Stored items:
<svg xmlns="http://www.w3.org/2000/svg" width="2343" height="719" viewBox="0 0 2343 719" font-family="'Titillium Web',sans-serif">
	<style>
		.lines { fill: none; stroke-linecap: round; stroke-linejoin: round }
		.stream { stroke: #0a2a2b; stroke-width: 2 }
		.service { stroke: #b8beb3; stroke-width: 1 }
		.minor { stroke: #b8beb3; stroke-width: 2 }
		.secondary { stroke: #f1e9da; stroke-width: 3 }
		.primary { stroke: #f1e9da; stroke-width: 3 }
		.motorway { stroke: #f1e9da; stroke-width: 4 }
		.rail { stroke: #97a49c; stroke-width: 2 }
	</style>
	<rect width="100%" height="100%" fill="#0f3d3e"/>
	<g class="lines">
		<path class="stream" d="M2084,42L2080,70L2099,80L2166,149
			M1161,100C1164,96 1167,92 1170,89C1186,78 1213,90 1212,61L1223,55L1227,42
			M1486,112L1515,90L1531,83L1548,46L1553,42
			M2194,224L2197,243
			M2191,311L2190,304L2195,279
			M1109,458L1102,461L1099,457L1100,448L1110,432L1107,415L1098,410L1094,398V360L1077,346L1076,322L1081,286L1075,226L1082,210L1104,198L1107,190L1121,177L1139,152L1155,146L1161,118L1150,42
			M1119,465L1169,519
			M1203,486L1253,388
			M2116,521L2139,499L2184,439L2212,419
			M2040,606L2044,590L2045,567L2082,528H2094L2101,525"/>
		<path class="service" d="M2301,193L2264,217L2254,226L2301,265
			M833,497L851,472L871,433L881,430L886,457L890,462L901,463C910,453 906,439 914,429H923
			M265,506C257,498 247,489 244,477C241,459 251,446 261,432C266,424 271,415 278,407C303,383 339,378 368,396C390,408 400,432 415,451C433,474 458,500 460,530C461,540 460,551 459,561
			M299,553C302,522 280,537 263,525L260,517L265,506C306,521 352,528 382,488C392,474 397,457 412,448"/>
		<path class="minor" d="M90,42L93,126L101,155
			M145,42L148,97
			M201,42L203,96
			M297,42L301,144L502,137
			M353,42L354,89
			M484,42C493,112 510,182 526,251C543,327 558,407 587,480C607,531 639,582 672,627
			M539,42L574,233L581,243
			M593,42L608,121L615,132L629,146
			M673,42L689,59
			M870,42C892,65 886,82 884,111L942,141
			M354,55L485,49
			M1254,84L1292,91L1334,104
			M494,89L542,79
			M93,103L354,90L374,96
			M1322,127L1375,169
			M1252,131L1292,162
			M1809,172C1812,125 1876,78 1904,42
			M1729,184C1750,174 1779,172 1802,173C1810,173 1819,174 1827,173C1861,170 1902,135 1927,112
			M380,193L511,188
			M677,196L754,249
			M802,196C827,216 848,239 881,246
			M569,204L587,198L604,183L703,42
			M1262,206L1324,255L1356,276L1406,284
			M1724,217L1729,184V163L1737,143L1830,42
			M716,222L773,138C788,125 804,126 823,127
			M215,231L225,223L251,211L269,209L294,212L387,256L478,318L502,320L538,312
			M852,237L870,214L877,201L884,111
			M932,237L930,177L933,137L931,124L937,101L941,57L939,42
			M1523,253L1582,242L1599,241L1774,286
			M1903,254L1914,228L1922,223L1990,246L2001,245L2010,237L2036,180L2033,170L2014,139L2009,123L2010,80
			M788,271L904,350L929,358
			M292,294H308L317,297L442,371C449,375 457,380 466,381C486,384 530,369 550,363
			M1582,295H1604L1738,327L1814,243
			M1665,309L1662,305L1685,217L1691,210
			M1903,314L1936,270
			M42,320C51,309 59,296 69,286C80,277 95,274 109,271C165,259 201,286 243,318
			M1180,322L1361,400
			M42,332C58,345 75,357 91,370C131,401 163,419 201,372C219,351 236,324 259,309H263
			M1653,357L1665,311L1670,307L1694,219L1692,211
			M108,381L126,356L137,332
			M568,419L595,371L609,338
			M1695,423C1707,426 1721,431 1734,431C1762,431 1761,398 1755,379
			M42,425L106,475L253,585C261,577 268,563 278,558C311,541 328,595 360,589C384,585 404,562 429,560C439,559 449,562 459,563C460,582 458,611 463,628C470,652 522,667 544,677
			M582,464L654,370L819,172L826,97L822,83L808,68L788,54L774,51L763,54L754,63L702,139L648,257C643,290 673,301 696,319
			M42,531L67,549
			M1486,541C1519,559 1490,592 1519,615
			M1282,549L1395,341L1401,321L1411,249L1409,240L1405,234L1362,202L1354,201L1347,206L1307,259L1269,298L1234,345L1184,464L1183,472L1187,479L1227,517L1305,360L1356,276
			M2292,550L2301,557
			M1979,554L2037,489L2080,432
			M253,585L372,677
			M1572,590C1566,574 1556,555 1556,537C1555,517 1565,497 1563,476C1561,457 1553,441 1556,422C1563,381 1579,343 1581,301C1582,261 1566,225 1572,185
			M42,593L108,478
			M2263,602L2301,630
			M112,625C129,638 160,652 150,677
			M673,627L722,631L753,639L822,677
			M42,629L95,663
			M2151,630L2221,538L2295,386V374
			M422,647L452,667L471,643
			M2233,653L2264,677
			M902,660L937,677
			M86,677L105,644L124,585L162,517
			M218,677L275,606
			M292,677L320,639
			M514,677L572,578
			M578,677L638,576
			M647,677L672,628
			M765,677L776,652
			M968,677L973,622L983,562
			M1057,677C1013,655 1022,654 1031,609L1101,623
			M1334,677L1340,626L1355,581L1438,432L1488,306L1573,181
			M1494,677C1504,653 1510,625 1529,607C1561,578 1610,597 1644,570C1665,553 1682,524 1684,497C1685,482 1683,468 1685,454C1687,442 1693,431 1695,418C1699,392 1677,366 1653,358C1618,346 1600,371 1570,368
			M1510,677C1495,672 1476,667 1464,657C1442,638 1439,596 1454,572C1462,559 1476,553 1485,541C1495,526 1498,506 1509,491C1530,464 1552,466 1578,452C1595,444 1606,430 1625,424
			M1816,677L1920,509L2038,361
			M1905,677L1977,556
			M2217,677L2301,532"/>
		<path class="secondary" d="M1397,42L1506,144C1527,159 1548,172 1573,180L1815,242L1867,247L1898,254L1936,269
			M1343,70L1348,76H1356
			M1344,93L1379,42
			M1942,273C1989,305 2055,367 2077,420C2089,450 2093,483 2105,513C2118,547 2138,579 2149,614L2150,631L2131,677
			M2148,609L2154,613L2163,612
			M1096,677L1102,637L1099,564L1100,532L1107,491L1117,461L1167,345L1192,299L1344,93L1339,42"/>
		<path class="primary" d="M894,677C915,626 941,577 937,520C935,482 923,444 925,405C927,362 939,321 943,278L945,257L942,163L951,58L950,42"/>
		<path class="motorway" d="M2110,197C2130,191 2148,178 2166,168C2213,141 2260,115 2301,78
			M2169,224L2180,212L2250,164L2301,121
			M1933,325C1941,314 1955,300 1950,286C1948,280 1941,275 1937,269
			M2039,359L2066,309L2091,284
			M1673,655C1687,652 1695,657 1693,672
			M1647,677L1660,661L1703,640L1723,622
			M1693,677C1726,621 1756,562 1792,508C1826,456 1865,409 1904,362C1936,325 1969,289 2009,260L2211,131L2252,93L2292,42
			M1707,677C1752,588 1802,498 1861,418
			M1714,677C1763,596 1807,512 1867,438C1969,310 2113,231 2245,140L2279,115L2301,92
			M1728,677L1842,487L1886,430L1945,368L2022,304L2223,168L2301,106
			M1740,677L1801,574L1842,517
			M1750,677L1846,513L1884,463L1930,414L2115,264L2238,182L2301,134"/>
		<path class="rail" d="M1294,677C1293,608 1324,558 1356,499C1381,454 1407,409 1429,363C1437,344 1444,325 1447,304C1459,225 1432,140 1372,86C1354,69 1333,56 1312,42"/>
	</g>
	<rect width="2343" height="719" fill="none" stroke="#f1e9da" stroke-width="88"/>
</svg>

(TASK DIRECTIONS):
Set down, exactly as they stand above, the lines starting with the line with "M1582,295H1604L1738,327L1814,243" and going on through the line with "M1486,541C1519,559 1490,592 1519,615", and no others.

(REPLY TO THE EXERCISE):
			M1582,295H1604L1738,327L1814,243
			M1665,309L1662,305L1685,217L1691,210
			M1903,314L1936,270
			M42,320C51,309 59,296 69,286C80,277 95,274 109,271C165,259 201,286 243,318
			M1180,322L1361,400
			M42,332C58,345 75,357 91,370C131,401 163,419 201,372C219,351 236,324 259,309H263
			M1653,357L1665,311L1670,307L1694,219L1692,211
			M108,381L126,356L137,332
			M568,419L595,371L609,338
			M1695,423C1707,426 1721,431 1734,431C1762,431 1761,398 1755,379
			M42,425L106,475L253,585C261,577 268,563 278,558C311,541 328,595 360,589C384,585 404,562 429,560C439,559 449,562 459,563C460,582 458,611 463,628C470,652 522,667 544,677
			M582,464L654,370L819,172L826,97L822,83L808,68L788,54L774,51L763,54L754,63L702,139L648,257C643,290 673,301 696,319
			M42,531L67,549
			M1486,541C1519,559 1490,592 1519,615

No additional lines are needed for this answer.